A sizeable quotient of the techno-hip crowd in the US and Europe is counting down the days to the launch next week of the newest Android mobile phone by China’s OnePlus. It’s called the OnePlus Two and follows a little more than a year after the 18-month-old company’s first phone, the OnePlue One, went on sale in the US and Europe. With barely a nickel to spend on marketing and promotion, OnePlus insouciantly dubbed its OnePlus One a “flagship killer” claiming it delivered similar or better performance than Samsung, LG and HTC Android phones costing twice as much.

The tech media swooned, and buyers formed long online queues to buy one from the OnePlus website, www.oneplus.net, the only place the phones are sold. In little more than six months last year, OnePlus sold over one million phones.

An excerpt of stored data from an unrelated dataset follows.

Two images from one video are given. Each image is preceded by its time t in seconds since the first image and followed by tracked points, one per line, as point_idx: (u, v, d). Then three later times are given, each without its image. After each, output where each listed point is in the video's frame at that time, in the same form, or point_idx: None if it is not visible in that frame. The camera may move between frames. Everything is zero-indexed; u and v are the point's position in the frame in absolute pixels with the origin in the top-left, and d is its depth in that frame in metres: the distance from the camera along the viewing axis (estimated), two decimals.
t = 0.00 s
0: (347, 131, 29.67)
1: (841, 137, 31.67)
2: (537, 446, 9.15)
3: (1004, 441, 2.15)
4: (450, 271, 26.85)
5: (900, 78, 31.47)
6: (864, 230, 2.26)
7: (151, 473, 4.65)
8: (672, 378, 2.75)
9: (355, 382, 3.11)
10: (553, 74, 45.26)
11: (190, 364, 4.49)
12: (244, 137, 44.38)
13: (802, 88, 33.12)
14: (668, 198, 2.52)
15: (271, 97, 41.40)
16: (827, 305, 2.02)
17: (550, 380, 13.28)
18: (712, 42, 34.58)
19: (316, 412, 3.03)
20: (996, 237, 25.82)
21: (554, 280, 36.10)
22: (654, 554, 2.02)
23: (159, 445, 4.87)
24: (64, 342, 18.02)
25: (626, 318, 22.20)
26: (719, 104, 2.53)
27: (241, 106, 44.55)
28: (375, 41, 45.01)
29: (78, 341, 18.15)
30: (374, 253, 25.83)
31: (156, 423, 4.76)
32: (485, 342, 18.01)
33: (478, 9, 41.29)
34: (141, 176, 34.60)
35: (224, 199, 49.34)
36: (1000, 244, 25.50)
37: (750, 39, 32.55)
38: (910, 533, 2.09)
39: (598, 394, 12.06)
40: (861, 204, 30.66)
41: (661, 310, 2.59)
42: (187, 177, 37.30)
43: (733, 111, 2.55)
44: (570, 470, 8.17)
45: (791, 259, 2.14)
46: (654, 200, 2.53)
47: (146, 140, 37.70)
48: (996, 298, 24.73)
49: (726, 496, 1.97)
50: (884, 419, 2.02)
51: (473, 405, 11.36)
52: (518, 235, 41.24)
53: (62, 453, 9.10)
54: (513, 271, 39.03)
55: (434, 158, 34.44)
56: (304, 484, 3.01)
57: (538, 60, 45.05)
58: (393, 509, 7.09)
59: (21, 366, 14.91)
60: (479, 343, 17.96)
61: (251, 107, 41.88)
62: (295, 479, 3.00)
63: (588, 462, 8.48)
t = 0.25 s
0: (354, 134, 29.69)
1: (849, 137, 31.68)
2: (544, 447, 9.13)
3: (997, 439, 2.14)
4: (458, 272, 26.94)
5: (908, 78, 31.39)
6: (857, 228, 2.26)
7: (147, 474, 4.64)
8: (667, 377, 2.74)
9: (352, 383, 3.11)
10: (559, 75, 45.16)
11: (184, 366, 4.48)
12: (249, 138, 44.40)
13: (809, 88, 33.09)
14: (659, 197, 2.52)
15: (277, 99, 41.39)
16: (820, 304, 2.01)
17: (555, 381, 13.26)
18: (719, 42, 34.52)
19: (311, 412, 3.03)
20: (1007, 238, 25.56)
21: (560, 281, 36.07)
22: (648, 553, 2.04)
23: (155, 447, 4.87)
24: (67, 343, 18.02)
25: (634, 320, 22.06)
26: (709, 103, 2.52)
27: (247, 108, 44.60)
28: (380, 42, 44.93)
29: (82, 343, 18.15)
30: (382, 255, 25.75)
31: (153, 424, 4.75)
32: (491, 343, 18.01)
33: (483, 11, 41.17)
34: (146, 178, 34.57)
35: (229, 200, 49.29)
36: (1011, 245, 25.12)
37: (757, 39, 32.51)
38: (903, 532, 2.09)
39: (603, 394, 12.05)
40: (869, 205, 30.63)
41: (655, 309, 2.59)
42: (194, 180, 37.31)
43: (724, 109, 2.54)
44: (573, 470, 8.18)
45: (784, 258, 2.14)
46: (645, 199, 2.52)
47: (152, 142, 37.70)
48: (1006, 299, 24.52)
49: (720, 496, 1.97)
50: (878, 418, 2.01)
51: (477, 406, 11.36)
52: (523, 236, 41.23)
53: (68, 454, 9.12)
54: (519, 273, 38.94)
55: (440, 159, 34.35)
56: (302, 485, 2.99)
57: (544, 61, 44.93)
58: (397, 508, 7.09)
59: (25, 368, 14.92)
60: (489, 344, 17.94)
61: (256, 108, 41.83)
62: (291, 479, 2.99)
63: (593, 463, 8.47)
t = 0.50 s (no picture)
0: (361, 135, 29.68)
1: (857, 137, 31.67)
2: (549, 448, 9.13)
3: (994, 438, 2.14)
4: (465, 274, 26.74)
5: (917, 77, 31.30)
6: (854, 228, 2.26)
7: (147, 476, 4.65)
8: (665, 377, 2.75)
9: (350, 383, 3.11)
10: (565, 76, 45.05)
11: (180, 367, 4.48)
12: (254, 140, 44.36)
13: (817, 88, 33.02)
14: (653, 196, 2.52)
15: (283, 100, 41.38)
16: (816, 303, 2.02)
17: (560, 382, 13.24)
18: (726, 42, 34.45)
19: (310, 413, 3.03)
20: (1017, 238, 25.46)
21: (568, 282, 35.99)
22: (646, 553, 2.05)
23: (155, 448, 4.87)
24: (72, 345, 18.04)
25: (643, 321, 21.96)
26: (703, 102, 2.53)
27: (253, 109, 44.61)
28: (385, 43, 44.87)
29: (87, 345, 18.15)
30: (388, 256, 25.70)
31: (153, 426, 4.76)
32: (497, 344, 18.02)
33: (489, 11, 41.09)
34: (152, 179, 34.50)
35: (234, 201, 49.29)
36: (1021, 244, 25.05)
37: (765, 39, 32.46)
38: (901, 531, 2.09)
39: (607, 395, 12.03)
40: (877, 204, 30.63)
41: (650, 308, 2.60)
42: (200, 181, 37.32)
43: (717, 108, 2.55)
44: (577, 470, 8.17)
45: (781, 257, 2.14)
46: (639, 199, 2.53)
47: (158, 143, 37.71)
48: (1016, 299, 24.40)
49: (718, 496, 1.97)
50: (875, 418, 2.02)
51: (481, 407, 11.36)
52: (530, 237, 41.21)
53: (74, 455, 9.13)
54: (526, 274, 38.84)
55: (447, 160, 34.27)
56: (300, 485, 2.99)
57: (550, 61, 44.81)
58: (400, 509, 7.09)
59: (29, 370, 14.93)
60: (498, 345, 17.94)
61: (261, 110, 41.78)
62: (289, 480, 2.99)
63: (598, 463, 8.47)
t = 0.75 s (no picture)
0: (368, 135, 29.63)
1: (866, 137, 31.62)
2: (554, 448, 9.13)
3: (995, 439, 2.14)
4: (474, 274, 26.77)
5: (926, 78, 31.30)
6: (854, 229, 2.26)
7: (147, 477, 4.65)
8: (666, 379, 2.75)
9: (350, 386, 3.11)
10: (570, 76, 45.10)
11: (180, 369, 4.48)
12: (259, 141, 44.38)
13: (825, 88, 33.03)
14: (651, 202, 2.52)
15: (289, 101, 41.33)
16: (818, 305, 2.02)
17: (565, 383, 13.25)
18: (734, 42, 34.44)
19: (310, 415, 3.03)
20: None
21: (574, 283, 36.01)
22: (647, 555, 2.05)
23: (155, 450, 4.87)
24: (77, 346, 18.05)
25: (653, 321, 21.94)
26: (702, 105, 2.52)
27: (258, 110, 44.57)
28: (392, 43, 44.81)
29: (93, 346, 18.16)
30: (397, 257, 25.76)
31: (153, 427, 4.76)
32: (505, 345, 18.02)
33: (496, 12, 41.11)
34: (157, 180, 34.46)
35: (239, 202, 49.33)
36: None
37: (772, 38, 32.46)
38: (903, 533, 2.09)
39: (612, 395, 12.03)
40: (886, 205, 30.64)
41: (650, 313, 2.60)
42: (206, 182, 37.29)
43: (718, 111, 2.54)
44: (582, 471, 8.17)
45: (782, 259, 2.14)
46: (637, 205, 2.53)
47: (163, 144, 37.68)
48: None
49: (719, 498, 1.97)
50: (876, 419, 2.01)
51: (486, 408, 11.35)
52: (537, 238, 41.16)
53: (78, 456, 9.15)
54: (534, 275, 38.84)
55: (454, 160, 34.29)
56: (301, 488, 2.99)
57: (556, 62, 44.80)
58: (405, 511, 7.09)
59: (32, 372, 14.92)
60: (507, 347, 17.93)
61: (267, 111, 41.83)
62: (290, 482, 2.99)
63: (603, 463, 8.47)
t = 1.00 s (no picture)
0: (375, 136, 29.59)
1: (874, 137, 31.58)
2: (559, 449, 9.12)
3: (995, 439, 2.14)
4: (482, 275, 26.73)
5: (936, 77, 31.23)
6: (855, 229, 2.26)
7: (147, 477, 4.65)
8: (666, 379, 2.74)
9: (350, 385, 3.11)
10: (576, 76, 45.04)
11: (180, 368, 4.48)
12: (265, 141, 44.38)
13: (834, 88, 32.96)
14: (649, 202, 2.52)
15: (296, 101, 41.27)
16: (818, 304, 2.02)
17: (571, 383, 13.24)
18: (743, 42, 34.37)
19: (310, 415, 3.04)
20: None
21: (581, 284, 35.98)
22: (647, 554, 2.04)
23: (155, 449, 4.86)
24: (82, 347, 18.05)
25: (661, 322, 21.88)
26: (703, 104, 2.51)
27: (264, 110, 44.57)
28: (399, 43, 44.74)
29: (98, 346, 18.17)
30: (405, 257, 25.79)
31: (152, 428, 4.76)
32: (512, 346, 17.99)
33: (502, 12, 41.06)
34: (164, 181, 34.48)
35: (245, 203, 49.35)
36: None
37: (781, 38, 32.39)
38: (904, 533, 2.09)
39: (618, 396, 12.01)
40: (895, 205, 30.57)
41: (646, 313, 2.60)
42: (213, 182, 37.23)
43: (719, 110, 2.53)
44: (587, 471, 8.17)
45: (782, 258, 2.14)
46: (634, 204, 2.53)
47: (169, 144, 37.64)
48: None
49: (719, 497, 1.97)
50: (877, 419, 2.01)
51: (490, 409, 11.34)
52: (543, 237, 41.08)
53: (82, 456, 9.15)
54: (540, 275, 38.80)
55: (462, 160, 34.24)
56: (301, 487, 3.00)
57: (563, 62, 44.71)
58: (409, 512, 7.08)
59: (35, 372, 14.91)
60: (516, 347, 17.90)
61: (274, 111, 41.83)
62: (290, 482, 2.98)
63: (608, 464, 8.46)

The new OnePlus model is rumored to be built around a new top-of-the-line Qualcomm processor, and features a larger screen, an upgraded in-house version of Android software, fingerprint recognition. Price? Around $300. It will be available, as was the OnePlus One for most of the last year, on an “invitation-only cash-upfront” basis to prospective buyers. How to get a coveted invitation remains something of a dark art. New OnePlus owners are given a certain number of invitations to send to whoever they please.

The July 27th launch will be an online event broadcast in virtual reality. OnePlus manufactured and is giving away a cardboard virtual reality viewer said to be as good or better than the ones sold by Google for $20. The viewers have been flying out the door for the last month.